P&G today announced plans to divest Folgers (which includes the Dunkin' Donuts and Millstone brands) some time in the second half of 2008, preferably in "split off" in which shareholders could opt to exchange their P&G stock for shares of the new stand-alone company.
P&G's coffee business has annual sales of around $1.6 billion and includes several smaller brands in addition to billion-dollar-plus Folgers, most notably Millstone coffee and the recently launched Dunkin' Donuts brand marketed under license with the restaurant chain.
Publicis Groupe's Saatchi & Saatchi, New York, handles Folgers, which had $74 million in measured media support in 2006 and $14.7 million through the first half of 2007, according to TNS Media Intelligence.
Millstone, formerly handled by Saatchi's Team One unit in El Segundo, Calif., doesn't currently have an agency assignment as it's been "inactive" in the current fiscal year, a spokesman said. And Dunkin' Donuts retail coffee is handled by Interpublic Group of Cos.' Hill Holliday Connors Cosmopulos, Boston.
Aegis Group's Carat handles communications planning for the coffee business, and Publicis' Starcom MediaVest Group handles media buying.

#####

DIRECTIVE A:
Using the article on P&G's coffee business, decide whether each statement agrees with it: (i) Saatchi & Saatchi, New York, handles Folgers; (ii) Millstone currently has an agency assignment; (iii) Carat handles media buying for the coffee business. Answer yes or no for each, quoting the words of the article that decide it.

#####

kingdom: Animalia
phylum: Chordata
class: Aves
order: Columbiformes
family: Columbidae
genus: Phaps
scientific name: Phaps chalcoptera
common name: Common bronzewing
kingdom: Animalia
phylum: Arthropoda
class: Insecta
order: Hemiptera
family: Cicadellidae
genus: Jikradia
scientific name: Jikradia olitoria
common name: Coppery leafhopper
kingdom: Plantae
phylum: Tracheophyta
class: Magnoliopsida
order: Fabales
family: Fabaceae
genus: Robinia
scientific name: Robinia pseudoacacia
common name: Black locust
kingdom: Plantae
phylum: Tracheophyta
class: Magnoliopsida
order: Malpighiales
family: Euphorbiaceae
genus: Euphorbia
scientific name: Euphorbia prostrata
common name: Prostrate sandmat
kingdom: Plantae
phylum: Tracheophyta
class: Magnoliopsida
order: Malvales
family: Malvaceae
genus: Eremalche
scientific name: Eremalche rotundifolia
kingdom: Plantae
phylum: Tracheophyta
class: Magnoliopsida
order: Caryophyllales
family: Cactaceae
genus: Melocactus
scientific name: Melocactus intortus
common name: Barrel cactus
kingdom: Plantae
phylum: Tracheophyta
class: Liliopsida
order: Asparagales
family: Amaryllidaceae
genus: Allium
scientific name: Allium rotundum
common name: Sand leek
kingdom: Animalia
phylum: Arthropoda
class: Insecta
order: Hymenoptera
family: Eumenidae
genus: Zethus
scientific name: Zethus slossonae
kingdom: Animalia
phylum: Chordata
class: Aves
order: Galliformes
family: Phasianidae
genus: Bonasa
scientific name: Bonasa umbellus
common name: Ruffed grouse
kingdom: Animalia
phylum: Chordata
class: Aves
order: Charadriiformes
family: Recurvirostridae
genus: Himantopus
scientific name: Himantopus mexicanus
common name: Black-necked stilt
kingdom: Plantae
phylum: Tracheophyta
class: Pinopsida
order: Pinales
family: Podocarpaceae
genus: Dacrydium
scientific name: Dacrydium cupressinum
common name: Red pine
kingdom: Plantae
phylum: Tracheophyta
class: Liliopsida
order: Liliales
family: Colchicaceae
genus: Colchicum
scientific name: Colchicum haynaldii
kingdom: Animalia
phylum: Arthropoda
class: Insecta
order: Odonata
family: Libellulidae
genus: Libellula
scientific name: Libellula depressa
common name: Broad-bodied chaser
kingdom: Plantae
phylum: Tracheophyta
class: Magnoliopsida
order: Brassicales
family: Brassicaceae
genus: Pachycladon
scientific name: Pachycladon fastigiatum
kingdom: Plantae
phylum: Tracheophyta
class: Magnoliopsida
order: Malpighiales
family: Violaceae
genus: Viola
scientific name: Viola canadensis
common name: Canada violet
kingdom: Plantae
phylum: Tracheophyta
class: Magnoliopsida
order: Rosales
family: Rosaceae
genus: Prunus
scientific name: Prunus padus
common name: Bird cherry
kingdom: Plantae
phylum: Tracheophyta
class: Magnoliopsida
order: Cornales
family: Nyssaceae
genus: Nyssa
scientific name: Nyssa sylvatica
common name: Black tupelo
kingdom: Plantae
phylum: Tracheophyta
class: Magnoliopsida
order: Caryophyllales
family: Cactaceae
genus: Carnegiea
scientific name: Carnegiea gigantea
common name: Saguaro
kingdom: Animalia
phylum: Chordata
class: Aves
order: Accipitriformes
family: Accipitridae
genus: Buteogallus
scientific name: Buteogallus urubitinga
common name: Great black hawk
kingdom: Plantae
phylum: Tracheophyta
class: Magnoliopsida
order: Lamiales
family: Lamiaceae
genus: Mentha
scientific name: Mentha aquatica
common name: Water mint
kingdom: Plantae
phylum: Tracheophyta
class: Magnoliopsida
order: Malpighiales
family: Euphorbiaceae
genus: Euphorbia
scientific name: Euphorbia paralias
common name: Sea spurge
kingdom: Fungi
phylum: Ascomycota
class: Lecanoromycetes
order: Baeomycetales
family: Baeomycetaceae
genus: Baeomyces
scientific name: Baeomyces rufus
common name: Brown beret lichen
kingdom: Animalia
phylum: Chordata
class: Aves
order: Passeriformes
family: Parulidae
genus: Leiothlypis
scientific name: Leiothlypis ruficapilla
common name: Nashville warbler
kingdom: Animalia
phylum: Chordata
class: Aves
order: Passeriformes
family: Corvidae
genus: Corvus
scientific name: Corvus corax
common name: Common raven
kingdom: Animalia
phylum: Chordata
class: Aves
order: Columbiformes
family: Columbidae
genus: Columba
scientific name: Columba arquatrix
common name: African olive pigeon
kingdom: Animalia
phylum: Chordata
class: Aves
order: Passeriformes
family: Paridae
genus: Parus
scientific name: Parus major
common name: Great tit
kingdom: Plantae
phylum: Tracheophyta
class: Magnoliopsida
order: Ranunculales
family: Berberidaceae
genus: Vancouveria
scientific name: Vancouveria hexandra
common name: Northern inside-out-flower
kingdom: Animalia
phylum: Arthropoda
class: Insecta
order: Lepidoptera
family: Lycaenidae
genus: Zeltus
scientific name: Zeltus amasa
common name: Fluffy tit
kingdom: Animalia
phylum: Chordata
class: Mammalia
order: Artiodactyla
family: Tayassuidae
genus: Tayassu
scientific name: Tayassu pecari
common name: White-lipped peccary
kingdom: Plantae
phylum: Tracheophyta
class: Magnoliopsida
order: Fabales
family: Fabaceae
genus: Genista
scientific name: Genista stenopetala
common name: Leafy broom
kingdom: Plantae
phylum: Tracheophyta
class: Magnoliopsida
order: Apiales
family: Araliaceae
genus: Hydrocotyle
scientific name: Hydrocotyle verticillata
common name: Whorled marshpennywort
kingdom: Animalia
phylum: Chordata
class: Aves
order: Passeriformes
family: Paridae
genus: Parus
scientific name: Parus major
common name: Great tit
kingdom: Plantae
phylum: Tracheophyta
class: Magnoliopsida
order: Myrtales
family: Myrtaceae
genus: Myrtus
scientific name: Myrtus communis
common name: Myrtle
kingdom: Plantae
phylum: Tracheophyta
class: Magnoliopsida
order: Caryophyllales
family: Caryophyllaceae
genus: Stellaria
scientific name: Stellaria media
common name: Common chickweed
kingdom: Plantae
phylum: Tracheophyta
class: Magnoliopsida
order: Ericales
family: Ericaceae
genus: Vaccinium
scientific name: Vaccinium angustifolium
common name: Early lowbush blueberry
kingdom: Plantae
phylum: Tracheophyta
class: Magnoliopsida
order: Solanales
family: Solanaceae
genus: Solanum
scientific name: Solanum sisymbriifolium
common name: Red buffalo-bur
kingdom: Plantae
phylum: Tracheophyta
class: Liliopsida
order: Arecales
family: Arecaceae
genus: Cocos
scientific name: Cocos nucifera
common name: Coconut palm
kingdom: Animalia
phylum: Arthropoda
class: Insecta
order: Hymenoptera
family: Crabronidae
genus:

#####

DIRECTIVE B:
Copy lines from the listing word for word, beginning at the line that has "scientific name: Euphorbia prostrata" and stopping after the line that has "scientific name: Himantopus mexicanus".

TASK OUTPUT A:
(i) Yes: "Publicis Groupe's Saatchi & Saatchi, New York, handles Folgers"
(ii) No: "doesn't currently have an agency assignment"
(iii) No: "Publicis' Starcom MediaVest Group handles media buying"

TASK OUTPUT B:
scientific name: Euphorbia prostrata
common name: Prostrate sandmat
kingdom: Plantae
phylum: Tracheophyta
class: Magnoliopsida
order: Malvales
family: Malvaceae
genus: Eremalche
scientific name: Eremalche rotundifolia
kingdom: Plantae
phylum: Tracheophyta
class: Magnoliopsida
order: Caryophyllales
family: Cactaceae
genus: Melocactus
scientific name: Melocactus intortus
common name: Barrel cactus
kingdom: Plantae
phylum: Tracheophyta
class: Liliopsida
order: Asparagales
family: Amaryllidaceae
genus: Allium
scientific name: Allium rotundum
common name: Sand leek
kingdom: Animalia
phylum: Arthropoda
class: Insecta
order: Hymenoptera
family: Eumenidae
genus: Zethus
scientific name: Zethus slossonae
kingdom: Animalia
phylum: Chordata
class: Aves
order: Galliformes
family: Phasianidae
genus: Bonasa
scientific name: Bonasa umbellus
common name: Ruffed grouse
kingdom: Animalia
phylum: Chordata
class: Aves
order: Charadriiformes
family: Recurvirostridae
genus: Himantopus
scientific name: Himantopus mexicanus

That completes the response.